How to complete this task
Below are the records; copy out every line that holds the word "block".

Provided material
============
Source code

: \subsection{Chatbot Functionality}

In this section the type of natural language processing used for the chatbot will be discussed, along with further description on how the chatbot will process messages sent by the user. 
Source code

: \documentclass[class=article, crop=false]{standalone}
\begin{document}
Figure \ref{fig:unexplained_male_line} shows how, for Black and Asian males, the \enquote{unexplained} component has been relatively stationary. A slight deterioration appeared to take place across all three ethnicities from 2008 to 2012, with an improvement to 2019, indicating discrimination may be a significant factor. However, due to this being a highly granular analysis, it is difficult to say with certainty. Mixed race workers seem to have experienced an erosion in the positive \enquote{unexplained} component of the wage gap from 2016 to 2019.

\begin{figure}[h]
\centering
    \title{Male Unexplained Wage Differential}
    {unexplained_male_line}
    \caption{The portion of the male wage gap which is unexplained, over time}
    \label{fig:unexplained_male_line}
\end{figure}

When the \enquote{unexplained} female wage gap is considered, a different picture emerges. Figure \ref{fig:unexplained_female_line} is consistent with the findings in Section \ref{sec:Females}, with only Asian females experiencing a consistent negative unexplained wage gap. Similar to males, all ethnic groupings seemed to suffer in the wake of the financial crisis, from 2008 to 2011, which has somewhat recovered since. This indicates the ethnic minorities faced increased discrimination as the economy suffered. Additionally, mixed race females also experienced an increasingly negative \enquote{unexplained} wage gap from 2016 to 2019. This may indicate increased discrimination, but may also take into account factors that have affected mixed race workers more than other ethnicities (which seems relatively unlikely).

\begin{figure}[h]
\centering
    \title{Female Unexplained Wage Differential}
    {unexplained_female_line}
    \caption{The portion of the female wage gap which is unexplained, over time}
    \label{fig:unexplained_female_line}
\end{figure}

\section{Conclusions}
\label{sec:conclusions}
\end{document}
============
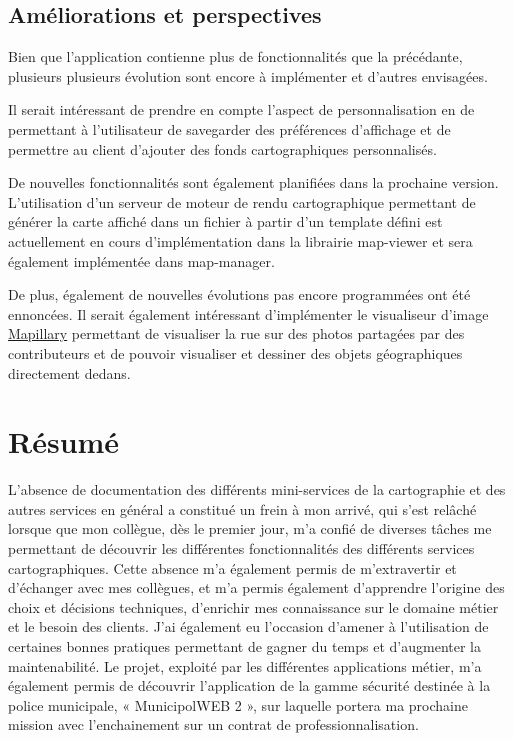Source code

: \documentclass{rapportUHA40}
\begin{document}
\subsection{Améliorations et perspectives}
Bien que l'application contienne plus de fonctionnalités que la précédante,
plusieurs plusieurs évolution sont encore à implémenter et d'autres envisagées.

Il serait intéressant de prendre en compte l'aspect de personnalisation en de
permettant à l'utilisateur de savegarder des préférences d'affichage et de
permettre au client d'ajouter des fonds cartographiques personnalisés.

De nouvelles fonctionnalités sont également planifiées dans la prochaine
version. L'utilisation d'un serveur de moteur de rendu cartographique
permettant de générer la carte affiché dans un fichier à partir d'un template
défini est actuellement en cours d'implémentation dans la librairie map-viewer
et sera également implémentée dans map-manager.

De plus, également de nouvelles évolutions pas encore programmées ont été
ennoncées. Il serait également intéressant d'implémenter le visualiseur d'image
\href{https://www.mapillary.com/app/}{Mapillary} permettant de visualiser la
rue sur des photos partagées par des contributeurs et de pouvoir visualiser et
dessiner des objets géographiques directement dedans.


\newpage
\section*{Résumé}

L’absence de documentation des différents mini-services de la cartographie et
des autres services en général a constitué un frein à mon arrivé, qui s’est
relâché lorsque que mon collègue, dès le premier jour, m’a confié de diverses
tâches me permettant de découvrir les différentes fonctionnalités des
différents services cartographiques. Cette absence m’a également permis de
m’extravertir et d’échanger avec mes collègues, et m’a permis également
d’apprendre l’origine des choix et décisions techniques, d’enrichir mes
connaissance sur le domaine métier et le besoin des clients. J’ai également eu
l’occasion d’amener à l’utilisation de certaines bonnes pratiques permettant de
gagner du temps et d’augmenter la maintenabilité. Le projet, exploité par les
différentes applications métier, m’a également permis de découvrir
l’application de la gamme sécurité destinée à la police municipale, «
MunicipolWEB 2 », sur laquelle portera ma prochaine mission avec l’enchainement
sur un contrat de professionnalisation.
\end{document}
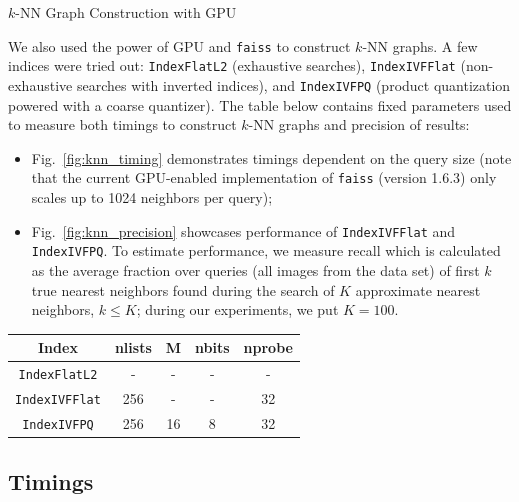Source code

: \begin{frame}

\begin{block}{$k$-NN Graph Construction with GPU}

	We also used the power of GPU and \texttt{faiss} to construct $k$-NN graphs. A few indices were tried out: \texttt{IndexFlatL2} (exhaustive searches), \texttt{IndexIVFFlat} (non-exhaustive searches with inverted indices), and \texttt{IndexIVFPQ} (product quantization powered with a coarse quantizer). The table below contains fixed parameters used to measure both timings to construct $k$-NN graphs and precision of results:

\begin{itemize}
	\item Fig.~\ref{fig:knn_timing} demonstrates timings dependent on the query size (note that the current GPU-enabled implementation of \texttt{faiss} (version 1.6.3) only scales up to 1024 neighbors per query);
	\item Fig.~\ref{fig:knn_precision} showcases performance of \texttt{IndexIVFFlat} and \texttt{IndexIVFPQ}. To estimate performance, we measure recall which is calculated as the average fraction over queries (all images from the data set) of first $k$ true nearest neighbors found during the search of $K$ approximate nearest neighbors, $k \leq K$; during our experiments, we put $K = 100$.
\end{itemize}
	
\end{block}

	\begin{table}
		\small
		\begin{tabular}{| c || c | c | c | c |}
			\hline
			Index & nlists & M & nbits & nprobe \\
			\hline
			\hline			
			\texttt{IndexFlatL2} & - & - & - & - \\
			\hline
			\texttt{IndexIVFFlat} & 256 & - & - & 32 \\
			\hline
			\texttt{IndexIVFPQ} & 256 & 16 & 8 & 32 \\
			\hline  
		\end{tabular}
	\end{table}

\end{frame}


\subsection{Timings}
============
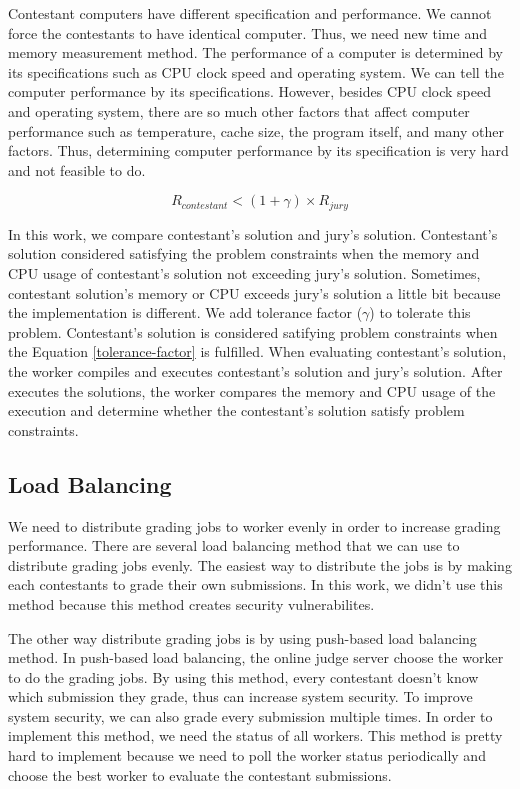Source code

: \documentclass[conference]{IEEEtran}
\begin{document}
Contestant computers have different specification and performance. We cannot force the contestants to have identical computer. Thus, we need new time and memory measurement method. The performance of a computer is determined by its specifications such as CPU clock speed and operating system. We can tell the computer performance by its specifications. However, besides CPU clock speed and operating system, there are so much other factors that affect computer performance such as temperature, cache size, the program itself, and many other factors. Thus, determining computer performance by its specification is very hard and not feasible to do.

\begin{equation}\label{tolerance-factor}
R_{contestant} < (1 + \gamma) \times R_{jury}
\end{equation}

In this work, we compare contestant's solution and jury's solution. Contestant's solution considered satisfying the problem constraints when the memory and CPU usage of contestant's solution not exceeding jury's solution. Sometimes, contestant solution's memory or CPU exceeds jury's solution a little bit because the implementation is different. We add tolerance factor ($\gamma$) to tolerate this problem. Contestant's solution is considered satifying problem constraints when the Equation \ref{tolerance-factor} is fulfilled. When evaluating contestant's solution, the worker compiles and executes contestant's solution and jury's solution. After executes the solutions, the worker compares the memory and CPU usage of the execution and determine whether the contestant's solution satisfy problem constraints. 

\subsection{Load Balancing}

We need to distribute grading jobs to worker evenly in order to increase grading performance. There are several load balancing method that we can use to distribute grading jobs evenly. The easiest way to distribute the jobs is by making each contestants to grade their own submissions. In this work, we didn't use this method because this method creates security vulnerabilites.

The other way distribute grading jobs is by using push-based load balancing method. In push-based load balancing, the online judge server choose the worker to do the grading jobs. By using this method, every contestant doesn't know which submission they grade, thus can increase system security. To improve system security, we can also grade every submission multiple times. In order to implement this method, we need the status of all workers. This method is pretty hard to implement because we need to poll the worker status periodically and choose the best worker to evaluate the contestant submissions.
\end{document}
============
Task result
\begin{block}{$k$-NN Graph Construction with GPU}
\end{block}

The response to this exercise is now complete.